Ein neu eingereichter Projektantrag soll es nun ermöglichen, die Bildung der Stickstoffverbindungen genauer zu untersuchen und hoffentlich biotechnologisch nutzbar zu machen. Ein Vorteil dabei sei, dass C. ljungdahlii bereits industriell verwendet wird, sagt Rosenbaum. „In der Grundlagenforschung wollen wir zuerst prüfen, wie wir den Stoffwechsel von C. ljungdahlii verschieben können, um neue Produktgruppen zugänglich zu machen. Im nächsten Schritt wollen wir deren Produktion hochskalieren“, blickt die Studienleiterin in die Zukunft.
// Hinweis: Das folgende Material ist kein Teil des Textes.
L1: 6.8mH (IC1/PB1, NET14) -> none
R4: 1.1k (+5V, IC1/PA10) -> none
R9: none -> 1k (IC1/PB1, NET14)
Dem steht allerdings noch ein Hindernis im Weg. Derzeit finden alle Versuche mit C. ljungdahlii im Labormaßstab in einer sogenannten H-Zelle mit zwei abgetrennten Kammern statt. Der Grund: Bei der Elektrolyse entsteht an der Anode Sauerstoff, der die Bakterien töten würde. Deshalb werden Kathode und Anode räumlich getrennt und die Bakterien nur in die Kammer mit der Wasserstoff produzierenden Kathode gegeben. „Doch die H-Zelle lässt sich nicht hochskalieren“, bedauert Rosenbaum. „Wir wollen deshalb hin zu skalierbaren Rührkesselfermentern.“

An der Optimierung der Reaktoren und Elektroden ist Falk Harnisch vom Helmholtz-Zentrum für Umweltforschung in Leipzig beteiligt, der auch Co-Autor der aktuellen Studie ist. Rosenbaum und er kennen sich aus der Promotionszeit, nach der sich Harnisch auf die Elektrokatalyse spezialisierte. Als Boto und Rosenbaum feststellten, dass an ihrer Kathode auf abiotische Weise Ameisensäure entstand – was thermodynamisch unter den gewählten Bedingungen eigentlich unmöglich ist –, konnte Harnisch direkt helfen. Seine Analyse in Leipzig ergab: Aus Salzen des Nährmediums entstehen an der Elektrode Verbindungen, die die Ameisensäurebildung katalysieren. „Da die Acetatbildung über Ameisensäure läuft, nimmt dieser abiotische Vorgang unseren Bakterien Arbeit ab. Sie sparen also Energie“, freut sich Rosenbaum. Allerdings müsse man im Kopf behalten, dass Teile des Nährmediums dadurch verbraucht werden und den Bakterien fehlen könnten. „Für uns ist es spannend zu sehen, wie wir die Ausbeute steigern können, wenn wir die Biologie in die Systementwicklung einbeziehen“, fassen Boto und Rosenbaum zusammen. „Wir schauen uns an, was die Bakterien brauchen und designen auf dieser Grundlage Reaktoren.“ Vielleicht kann C. ljungdahlii so schon bald mithelfen, dem Klimawandel entgegenzuwirken.